Have Australian politics stabilized or will we see more prime ministers with shortened terms?

By: | Post date: May 9, 2017 | Comments: No Comments
Posted in categories: Australia

  • Polling for the major parties even and low at 37%.
  • Parties eroded both from their radical flanks (Labor by Greens, Liberals by host of right wing parties), and from centrist populists (Nick Xenophon).
  • Liberal Party split between moderates and conservatives, with conservatives openly sniping at Turnbull or breaking away, and several conservative pretenders waiting in the wings.
  • Only the embarrassment of having more leadership spills than Labor is holding the Lib conservatives back.
  • Rudd’s last hurrah as second-time PM was to change the rules for how the leader of the Labor party is voted in, to give the membership a vote, and prevent repetitions of rapid coups.
  • No obvious challengers within the Labor party to Shorten right now; Albanese and Plibersek to his left are being loyal.
  • Labor, after a lot of bloodletting, is currently stable, and have put structures in place to keep them stable; but that may well change again if they’re in government.
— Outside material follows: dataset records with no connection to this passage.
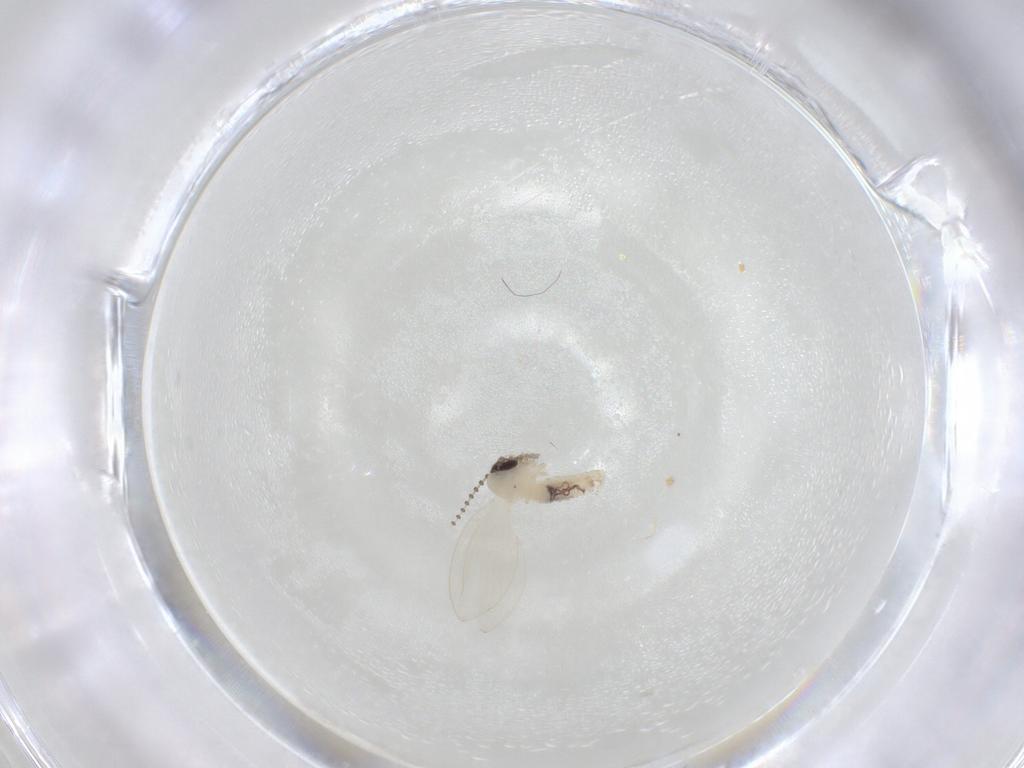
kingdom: Animalia
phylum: Arthropoda
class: Insecta
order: Diptera
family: Psychodidae
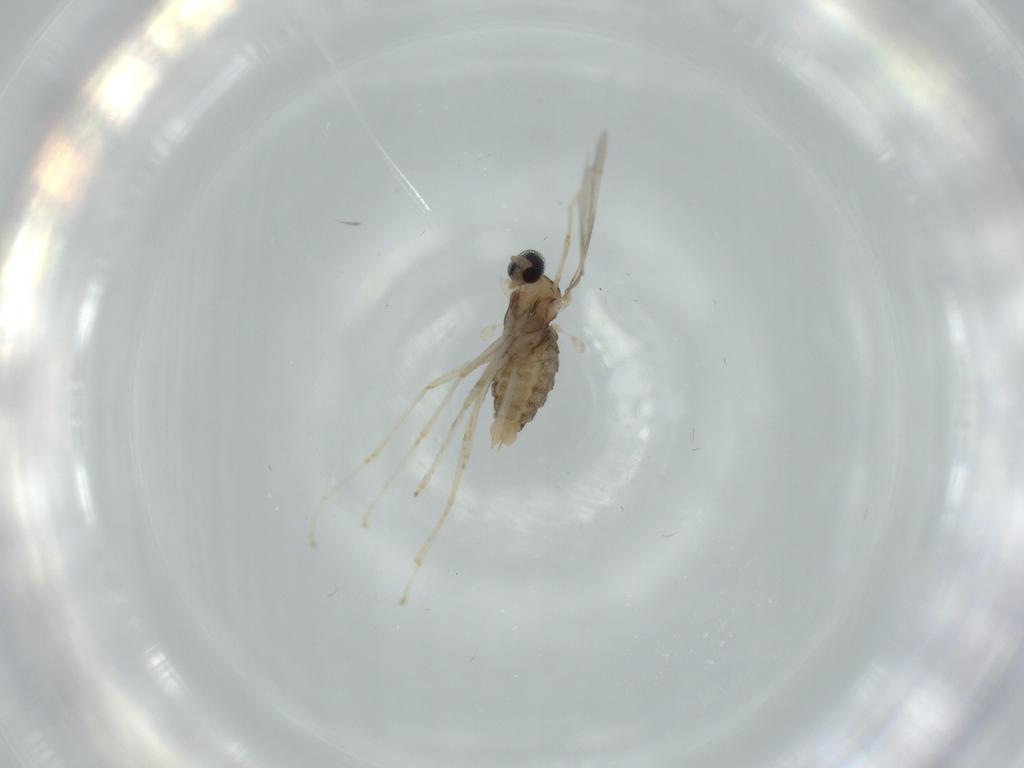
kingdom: Animalia
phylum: Arthropoda
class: Insecta
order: Diptera
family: Cecidomyiidae
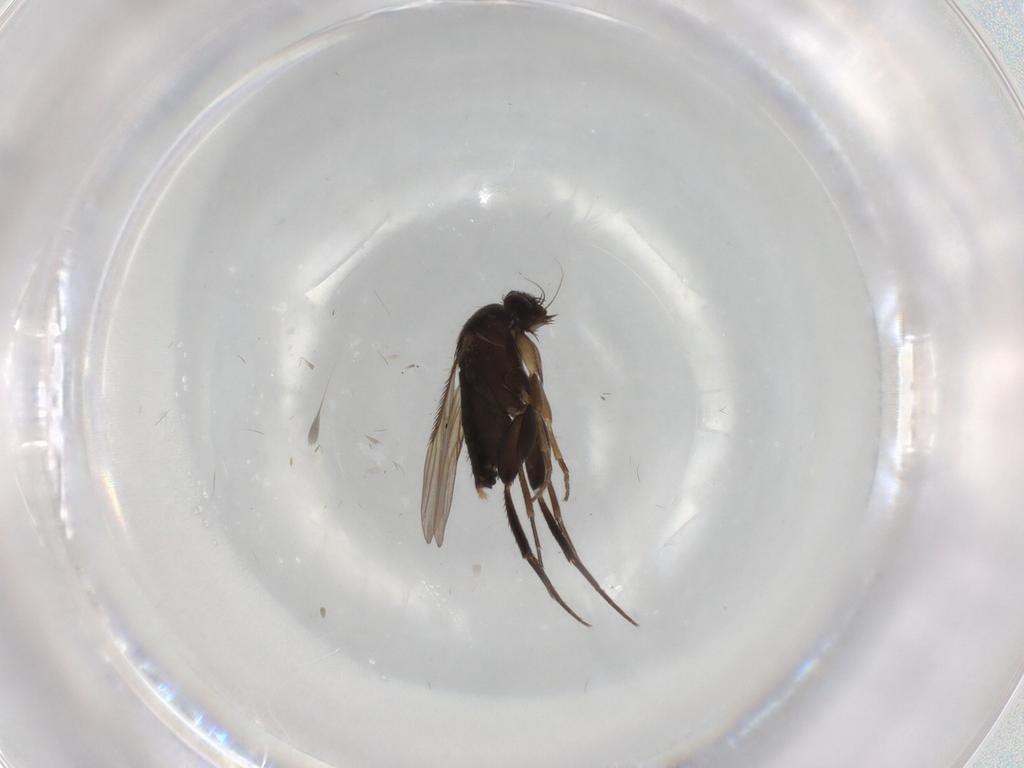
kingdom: Animalia
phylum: Arthropoda
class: Insecta
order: Diptera
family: Phoridae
The Libs are not looking like a happy family in government, and they’ve never had the discipline around factions that Labor did.
  • The fundamentals that toppled all those PMs in a row are still there: neck-to-neck polling, panicky parliamentarians, populace disengaged with the major parties, lack of ideological cohesion or direction in the major parties, personality-driven rather than caucus-driven politics.